“Passengers react to TSA groping”
July 19, 2011
I won’t link to the story and haven’t even read it. We all know what it’s about.
In my own experience, the most obscene frisking has generally taken place at Schiphol Airport in Amsterdam. They’re absolutely shameless there and a few of them are bordering on arrest for indecent assault.
The friskers are also rude and cocky at Schiphol. Which surprises me a bit, because that’s a great airport, and in my experience the Dutch culture is generally polite and uninvasive.
Other than the frisking part, however, the most ridiculous airport security I encounter is at my home airport, Cedar Rapids, Iowa. They act like some sort of special FBI team, but the effect is more like Barney Fife. They love bossing people around in tiny little ways, ordering them to step back 5 inches behind the yellow line, and so forth. Micro-fascism at its finest.
the end of Borders
July 19, 2011
They’re liquidating. HERE.
another reader
July 19, 2011
Joseph:
“By the by, I completely agree about the *resistance* of Cthulhu to visual representation—even HPL’s own drawing looks, I’m sorry, ridiculous. It’s the same thing that destroyed the latter half of At the Mountains of Madness: HPL works best when there is a weird quantum of undecidability, if you want, about his creatures and landscapes. It isn’t that it isn’t there, it isn’t spiritual, but it’s like a subatomic reality in superatomic experience. Elusiveness is the stuff of his horror, and when you take that away, like with a drawing of Cthulhu, it becomes, I think, silly.”
Agreed.
If you look at a critique of Lovecraft such as that by Edmund Wilson (and I like Wilson nearly as much as I like Lovecraft), he misses the point precisely by reducing Lovecraft through literalization.
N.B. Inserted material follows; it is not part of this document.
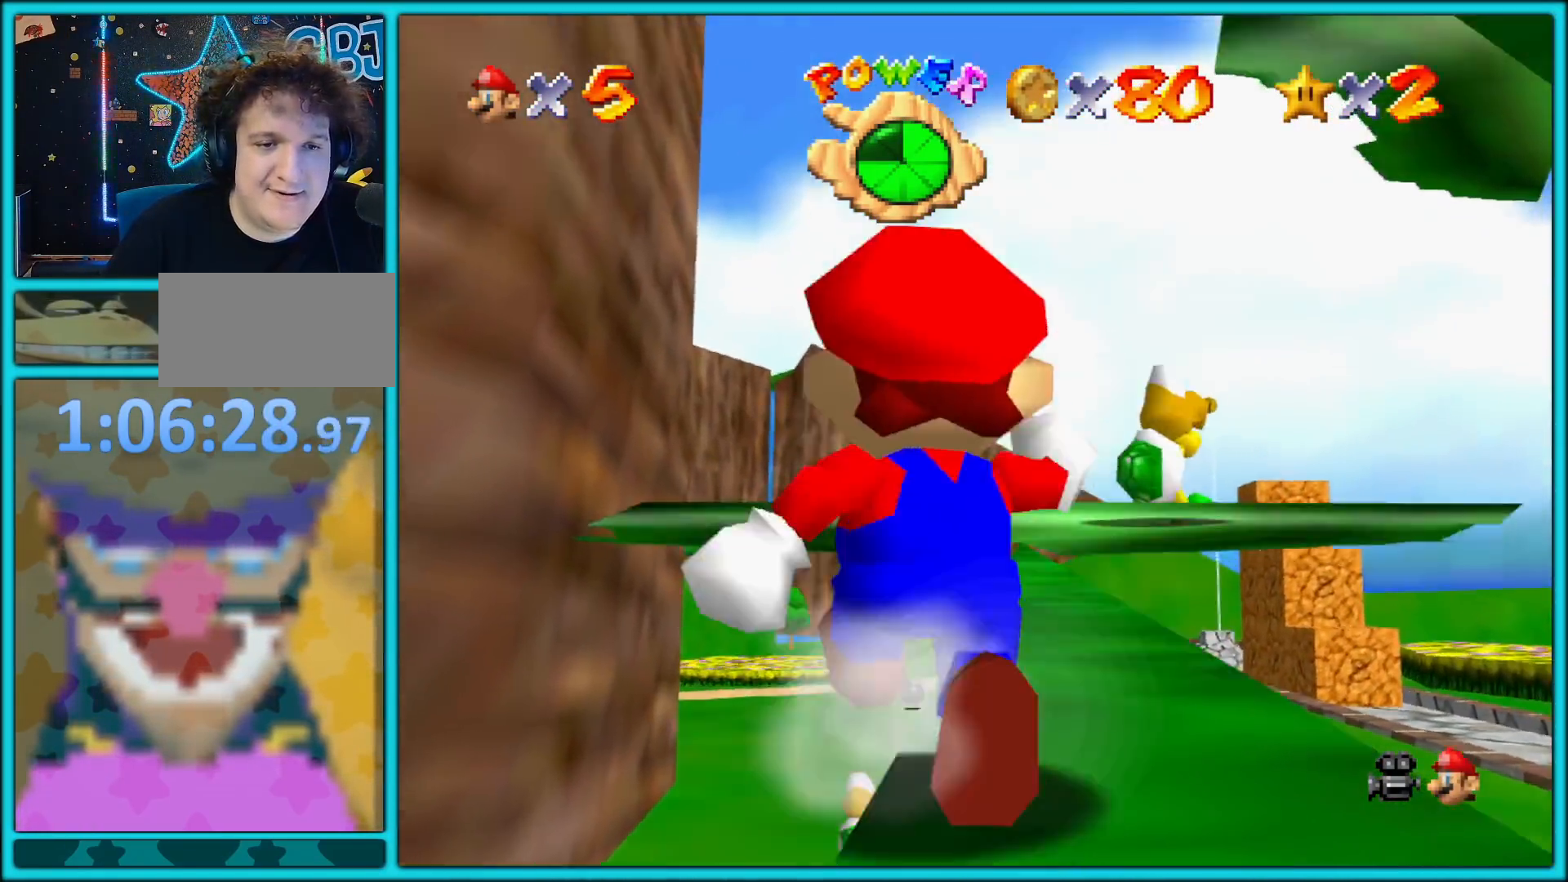
{"buttons": ["A"], "left_stick": "down-right", "button_events": [[67, "A", "down"]]}
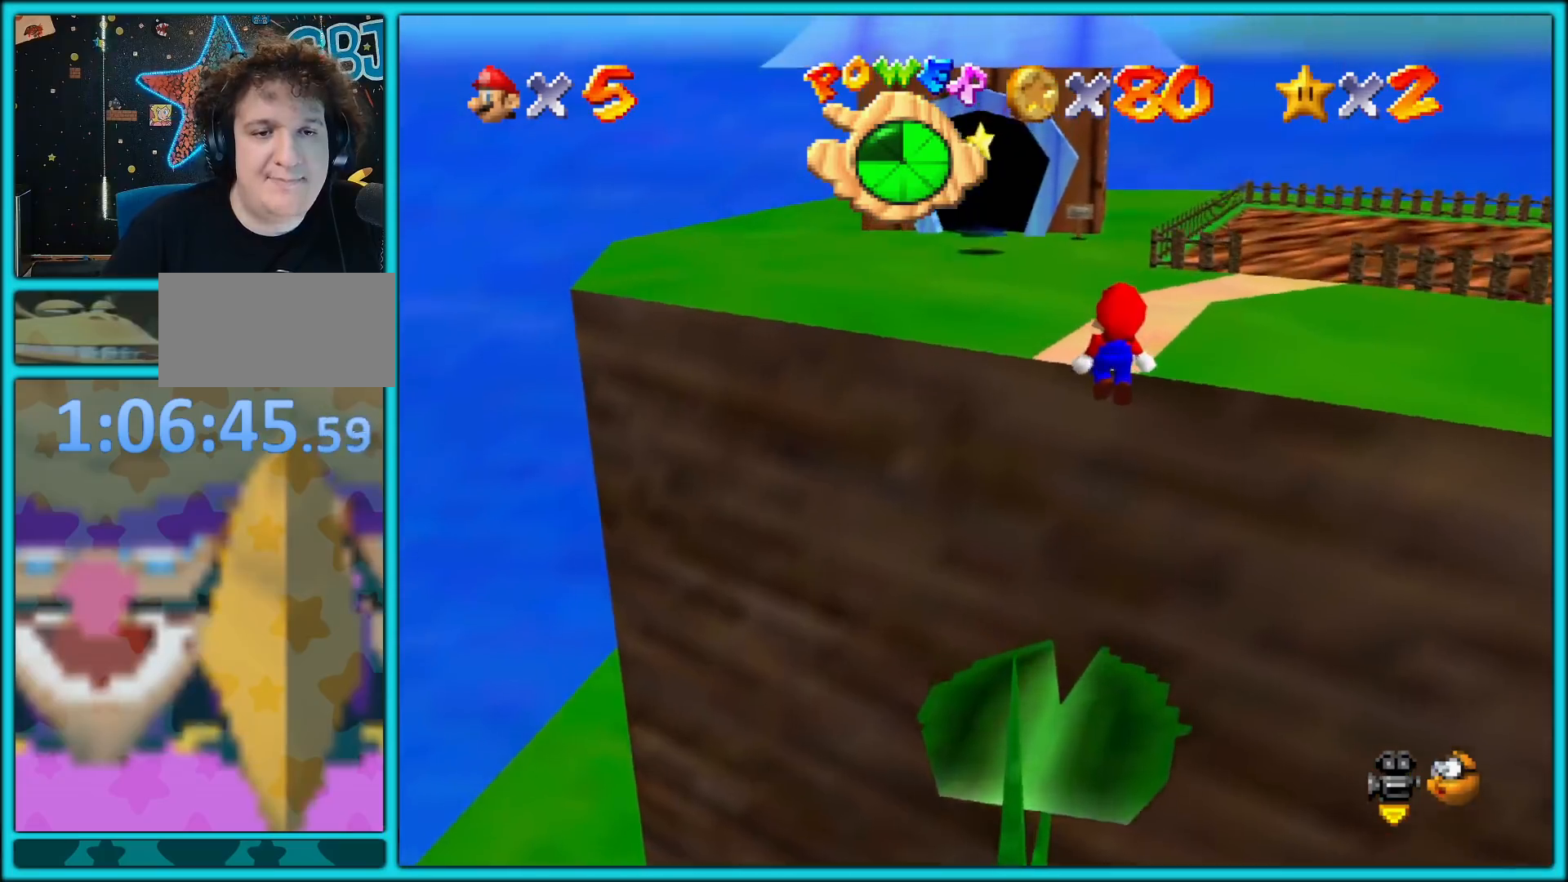
{"buttons": ["A"], "left_stick": "up-right", "button_events": [[67, "B", "down"], [183, "B", "up"], [217, "A", "up"], [500, "A", "down"]]}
Wilson ends up saying things roughly along the following lines: “Basically, Lovecraft gives us scary monsters who attack humans with suckers and tentacles and mighty winds. This is pulp hackwork, not adult literature.” And sure, Lovecraft sounds ridiculous when Wilson summarizes him in that way. But Dante and Melville can also be made to sound ridiculous if literalized in the way I attempted in this space a few days ago.
more on Cthulhu’s appearance
July 19, 2011
This is Michael Austin, making a good point:
“I may be mistaken, but I’m pretty sure all of the descriptions given of Cthlulhu are actually descriptions of representations of him. For instance, the passage where he is described as a mix of octopus, dragon and human is actually the description of the bas-relief scultpure created by Wilcox. The longer description that I remember is actually of the Cthulhu idol worshiped by the voodoo cult:
‘It represented a monster of vaguely anthropoid outline, but with an octopus-like head whose face was a mass of feelers, a scaly, rubbery-looking body, prodigious claws on hind and fore feet, and long, narrow wings behind. This thing, which seemed instinct with a fearsome and unnatural malignancy, was of a somewhat bloated corpulence, and squatted evilly on a rectangular block or pedestal covered with undecipherable characters.’
Later on, when he is awakened, he is described as beyond description, though Lovecraft mentiones “flabby claws” and a “squid-head with writhing feelers.” I think it is safe to say that Cthulhu remains beyond any phenomenological description, but certainly characters have created representations of him, and that isn’t to say that we are to believe they are exact either. Even the drawing you posted of him by Lovecraft looks as though it could simply be a sketch of the statue’s description.”
Excellently put, and the “squid-head with writhing feelers” point would also explain why the head has to be the octopus part, bot the dragon part.